[DITA Loc Wire series]
Localization kits provide vital information to your Linguistic Services Provider about the project. When provided at the RFP stage, they help ensure accurate scoping and estimating. Some obvious elements, such as the deadline and the list of languages, are easy to remember. Valuable background information, on the other hand, is often omitted. This leads to translation errors and delays. In this post, we outline the ideal localization kit, which we hope will spare you time and frustration in your localization projects. The kit is made of three layers of information: the localization requirements, which contain perennial content and process information, the localization package, which contains the files and their specifications, and the localization request, which states the scope and time frame of the project.
The requirements cover the longer term information and are specified per project type: business line, product, content type – or by a combination of these: e.g. user interface of product A, or DITA content for business line B. The localization requirements consist of several components:
- Team Contact information: Identify the primary point of contact for the related projects, as well as the backup contacts. It’s also useful to list the technical experts and in-country reviewers.
- Specifications: Give detailed instructions per project type: deliverables, screenshots, DTP, online help engineering, DITA OT publishing, XSLT or DTDs, software build requirements, character limits, part numbers for each language, naming conventions, unit conversion, logo usage, software application and build versions, character encoding, and so on.
- Regulatory: Make sure the localization vendor knows your specific regulatory requirements.
- Style Guides: Provide the corporate branding and style guides.
- Glossaries, termbases, metadata, and taxonomies: To ensure consistency, you need to communicate the approved terms in each language that map to your English glossaries, metadata, taxonomies, and so on. Identify which metadata needs translation and which does not.
- Reference information, such as legacy content and product information.
The package contains the files that need to be translated, as well as reference files. In many instances, the localization package is a zip file created automatically by a CMS.
- List of source files: This list acts as a verification check to be sure that all files are delivered correctly.
- Actual source files: You need to provide the actual resource files, native application files, native DITA files, editable graphics files, and so on. If you are not using a CMS, be sure to maintain the file structure and relationships. Clearly identify non-translatable items.
- Other reference files: Providing reference files, such as conref files for UI and insets for documents, is recommended for final publishing or context information.
The localization request contains the project-specific information and specifies which of the requirements listed above apply. The request can in some cases override the requirements.
- Project reference identifying the project type and the corresponding localization requirements.
- Specific exceptions or complements to the localization requirements. Eg. the project-specific point of contact.

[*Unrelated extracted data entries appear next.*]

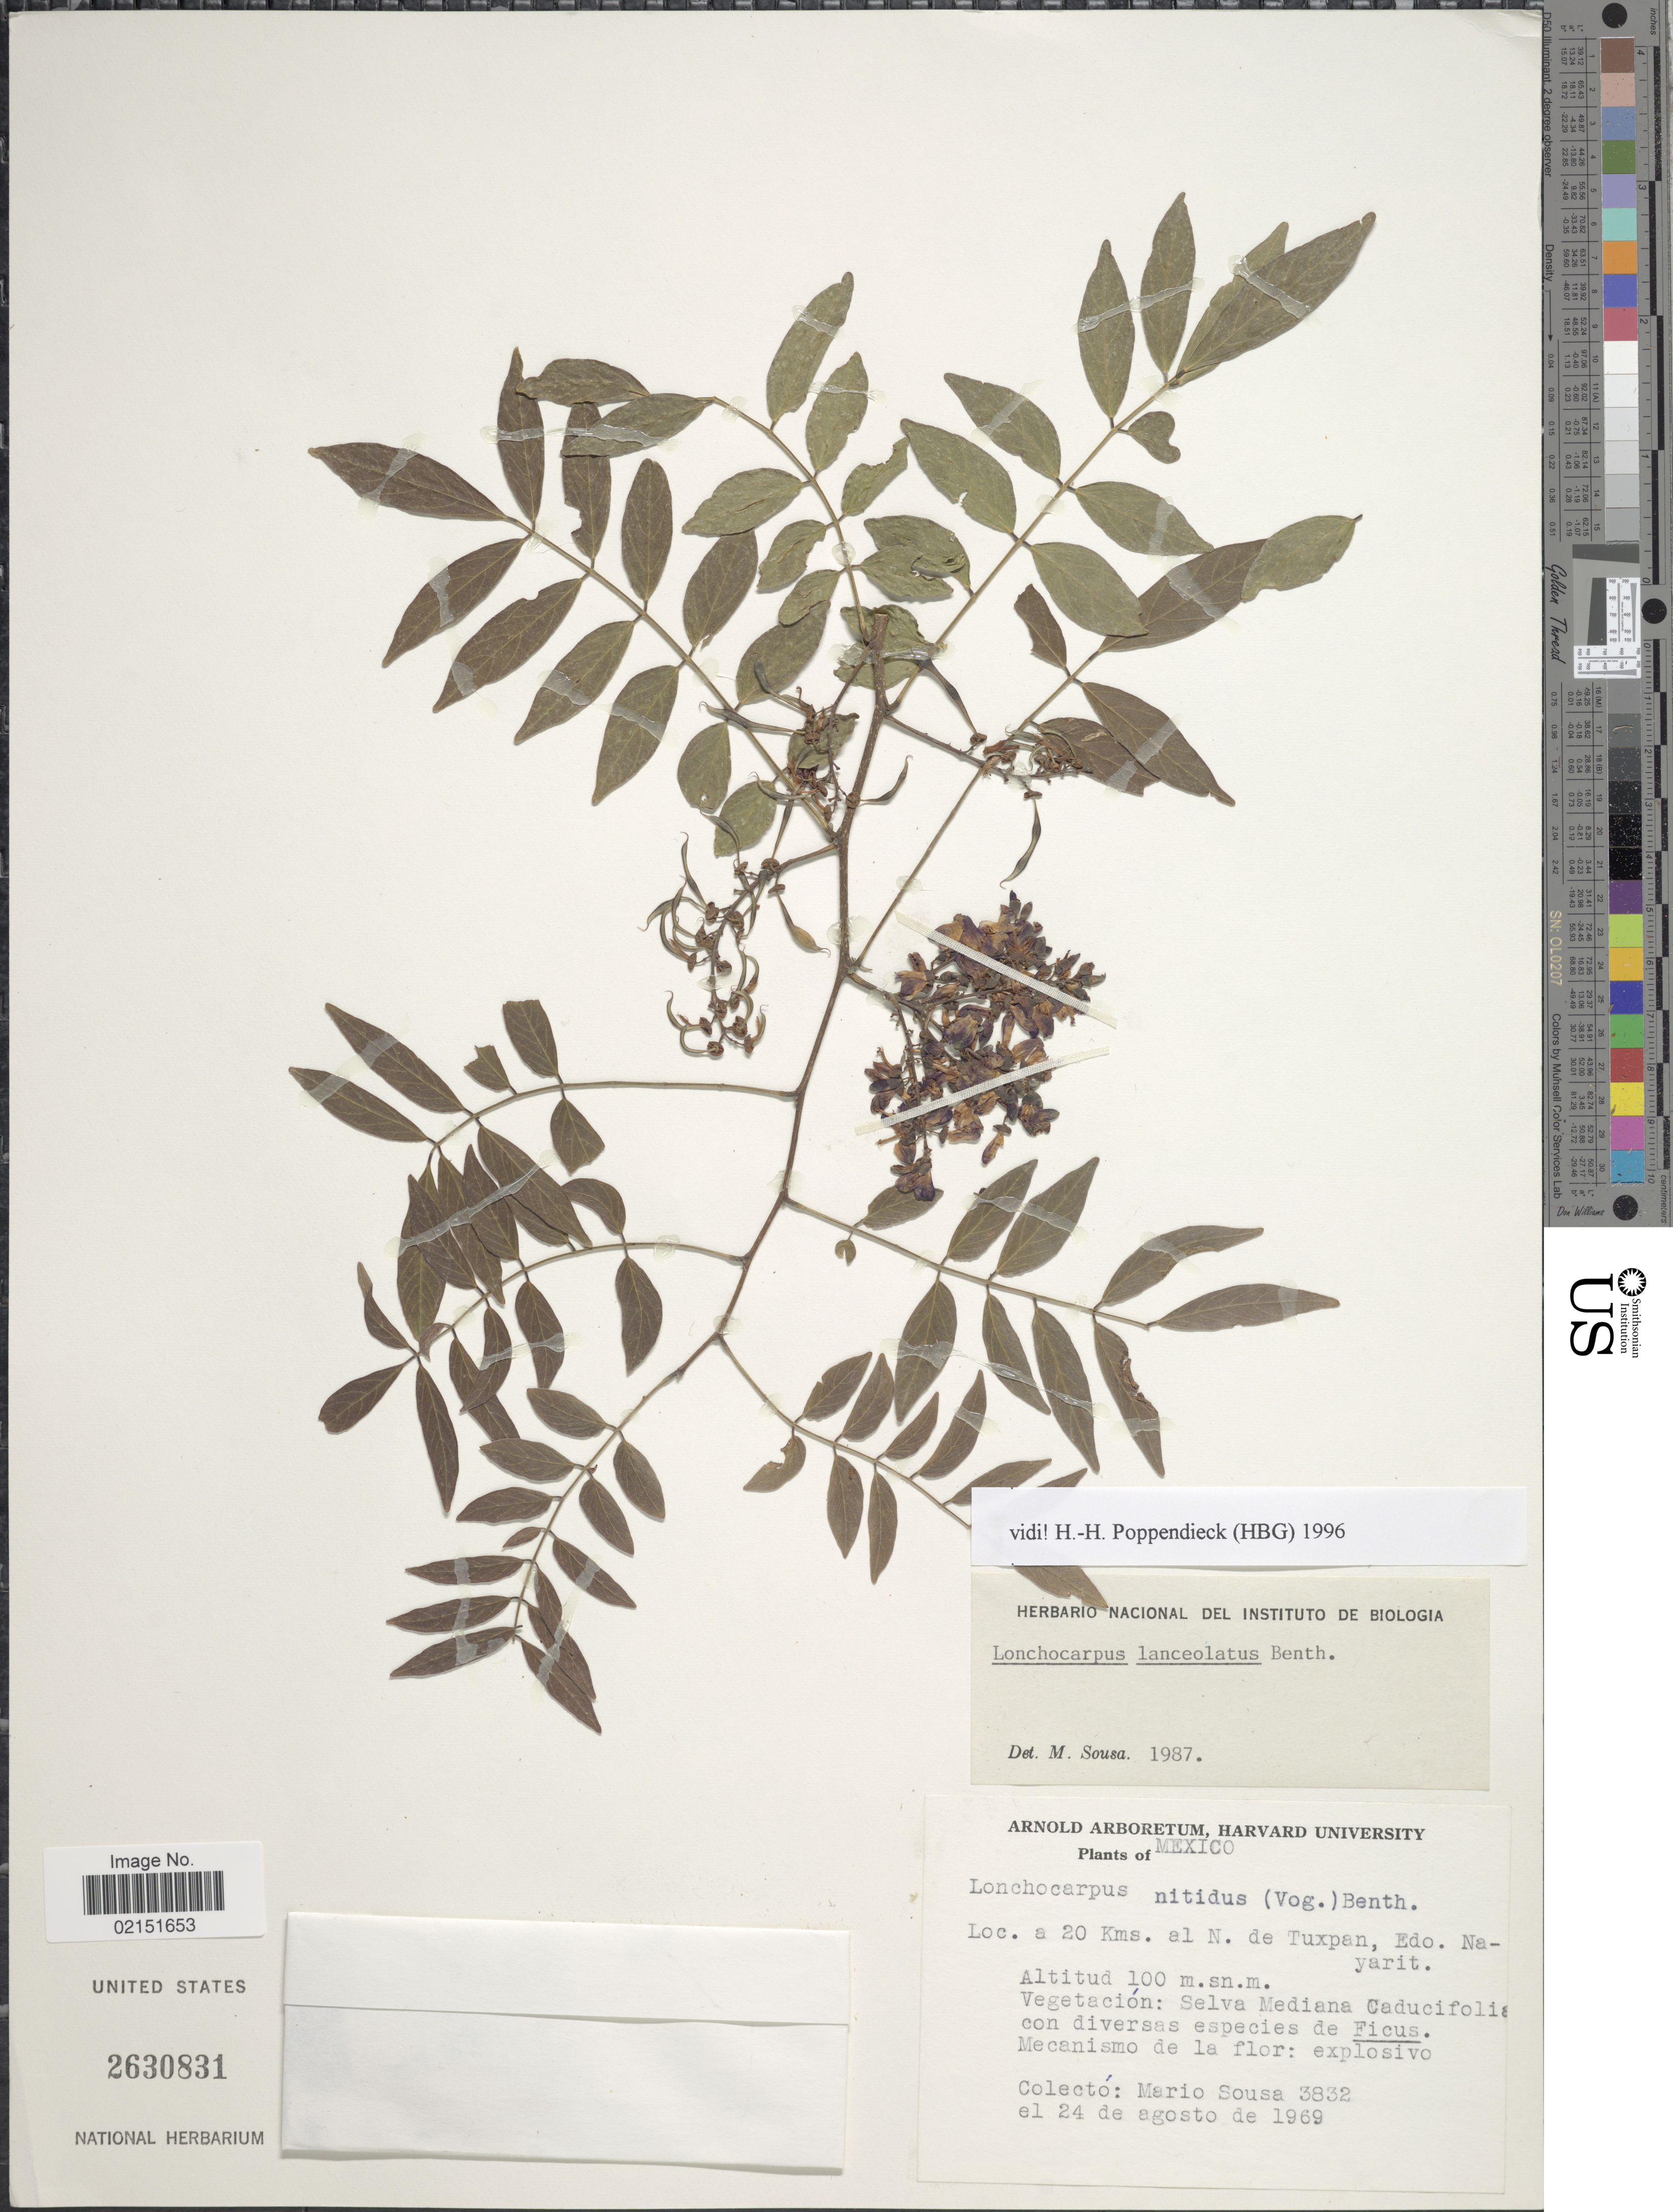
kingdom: Plantae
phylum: Tracheophyta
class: Magnoliopsida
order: Fabales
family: Fabaceae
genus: Lonchocarpus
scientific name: Lonchocarpus lanceolatus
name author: Benth.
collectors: M. Sousa S.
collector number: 3832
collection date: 1969-08-24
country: Mexico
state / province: Nayarit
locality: A 20 Kms. al N. de Tuxpan, Edo. Nayarit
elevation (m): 100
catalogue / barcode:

- Link to the localization package (zip filename). Providing the list of files or the breakdown per file type enables the localization vendor to crosscheck this link.
- List of languages. These might be implicitly given in the localization package, which often lists the files to be translated for each language.
- Purchase Order information when working with open P.O.s.
The localization request is usually filled by the Localization Manager using a standard form.
Special DITA considerations
The architecture of DITA results in a proliferation of files and resources that can create challenges if the localization vendor is not prepared. It is better to work with native DITA source files than with XLIFF because each transform can introduce problems, such as broken links.
Here are some tips for a successful DITA localization project:
- Use the attribute to identify the language.
- Externalize keyrefs, conrefs, conkeyrefs, and software UI strings.
- Apply the translate attribute to protect non-translatable content
- Externalize the metadata that needs translation.
- Include the map files for each output needed.
- Include DITA OT modifications, or other XSLTs.
- Ensure that administrative metadata is applied correctly (e.g., part numbers, outputs, conditional tags, etc.).
- Identify any specialization to the base DITA architecture.
- You can refer to our DITA Loc Wire Series to learn about DITA content and process best practices.
During handoffs to the localization vendor, it is vital to maintain regular communication and close the loop. Make sure that the vendor received the files and knows the schedule. For big projects with multiple drops, consider scheduling a regular check-in with the vendor to answer questions and ensure that everything is working smoothly.
Before sending the files to the localization vendor, the Localization Manager should verify these things:
- The vendor PM’s contact information is correct.
- The localization requirements, and in particular the contact information, are up-to-date.
- The localization package is complete.
- Deadlines are identified and marked.
- Deliverables and languages are identified and marked.
Many CCMS’s have workflow and integration options that enable to automate some of the handoff and management tasks associated with localization. Check with your vendor that the integrations work with both his and your processes.
Preparing a localization kit can save you time and money by ensuring that the vendor has all the instructions and components needed for a complete translation into all the languages you need. Besides, the kits provide a verification check that helps you be consistent and complete when handing off to the vendor.